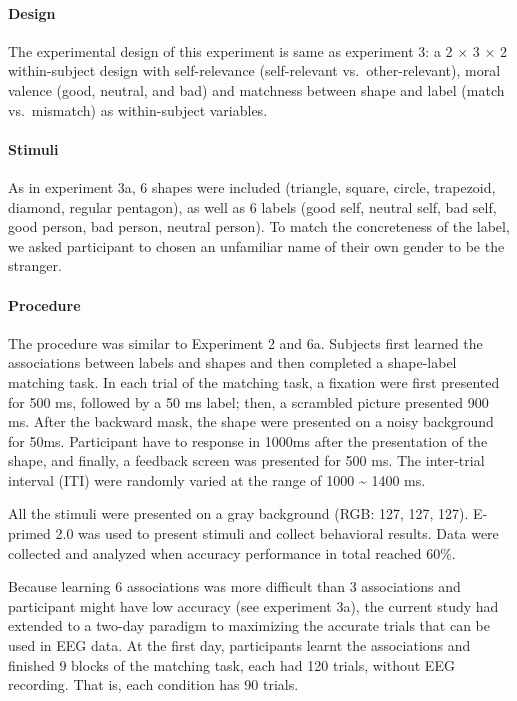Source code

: \documentclass[
  english,
  man]{apa6}
\let\oldparagraph\paragraph
\renewcommand{\paragraph}[1]{\oldparagraph{#1}\mbox{}}
\begin{document}
\hypertarget{design-2}{%
\paragraph{Design}\label{design-2}}

The experimental design of this experiment is same as experiment 3: a 2 × 3 × 2 within-subject design with self-relevance (self-relevant vs.~other-relevant), moral valence (good, neutral, and bad) and matchness between shape and label (match vs.~mismatch) as within-subject variables.

\hypertarget{stimuli-3}{%
\paragraph{Stimuli}\label{stimuli-3}}

As in experiment 3a, 6 shapes were included (triangle, square, circle, trapezoid, diamond, regular pentagon), as well as 6 labels (good self, neutral self, bad self, good person, bad person, neutral person). To match the concreteness of the label, we asked participant to chosen an unfamiliar name of their own gender to be the stranger.

\hypertarget{procedure-7}{%
\paragraph{Procedure}\label{procedure-7}}

The procedure was similar to Experiment 2 and 6a. Subjects first learned the associations between labels and shapes and then completed a shape-label matching task. In each trial of the matching task, a fixation were first presented for 500 ms, followed by a 50 ms label; then, a scrambled picture presented 900 ms. After the backward mask, the shape were presented on a noisy background for 50ms. Participant have to response in 1000ms after the presentation of the shape, and finally, a feedback screen was presented for 500 ms. The inter-trial interval (ITI) were randomly varied at the range of 1000 \textasciitilde{} 1400 ms.

All the stimuli were presented on a gray background (RGB: 127, 127, 127). E-primed 2.0 was used to present stimuli and collect behavioral results. Data were collected and analyzed when accuracy performance in total reached 60\%.

Because learning 6 associations was more difficult than 3 associations and participant might have low accuracy (see experiment 3a), the current study had extended to a two-day paradigm to maximizing the accurate trials that can be used in EEG data. At the first day, participants learnt the associations and finished 9 blocks of the matching task, each had 120 trials, without EEG recording. That is, each condition has 90 trials.
\end{document}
****************
For this exercise, give the listing again exactly as written, with the pictures omitted.

Source code

: \documentclass[
  english,
  man]{apa6}
\let\oldparagraph\paragraph
\renewcommand{\paragraph}[1]{\oldparagraph{#1}\mbox{}}
\begin{document}
\hypertarget{design-2}{%
\paragraph{Design}\label{design-2}}

The experimental design of this experiment is same as experiment 3: a 2 × 3 × 2 within-subject design with self-relevance (self-relevant vs.~other-relevant), moral valence (good, neutral, and bad) and matchness between shape and label (match vs.~mismatch) as within-subject variables.

\hypertarget{stimuli-3}{%
\paragraph{Stimuli}\label{stimuli-3}}

As in experiment 3a, 6 shapes were included (triangle, square, circle, trapezoid, diamond, regular pentagon), as well as 6 labels (good self, neutral self, bad self, good person, bad person, neutral person). To match the concreteness of the label, we asked participant to chosen an unfamiliar name of their own gender to be the stranger.

\hypertarget{procedure-7}{%
\paragraph{Procedure}\label{procedure-7}}

The procedure was similar to Experiment 2 and 6a. Subjects first learned the associations between labels and shapes and then completed a shape-label matching task. In each trial of the matching task, a fixation were first presented for 500 ms, followed by a 50 ms label; then, a scrambled picture presented 900 ms. After the backward mask, the shape were presented on a noisy background for 50ms. Participant have to response in 1000ms after the presentation of the shape, and finally, a feedback screen was presented for 500 ms. The inter-trial interval (ITI) were randomly varied at the range of 1000 \textasciitilde{} 1400 ms.

All the stimuli were presented on a gray background (RGB: 127, 127, 127). E-primed 2.0 was used to present stimuli and collect behavioral results. Data were collected and analyzed when accuracy performance in total reached 60\%.

Because learning 6 associations was more difficult than 3 associations and participant might have low accuracy (see experiment 3a), the current study had extended to a two-day paradigm to maximizing the accurate trials that can be used in EEG data. At the first day, participants learnt the associations and finished 9 blocks of the matching task, each had 120 trials, without EEG recording. That is, each condition has 90 trials.
\end{document}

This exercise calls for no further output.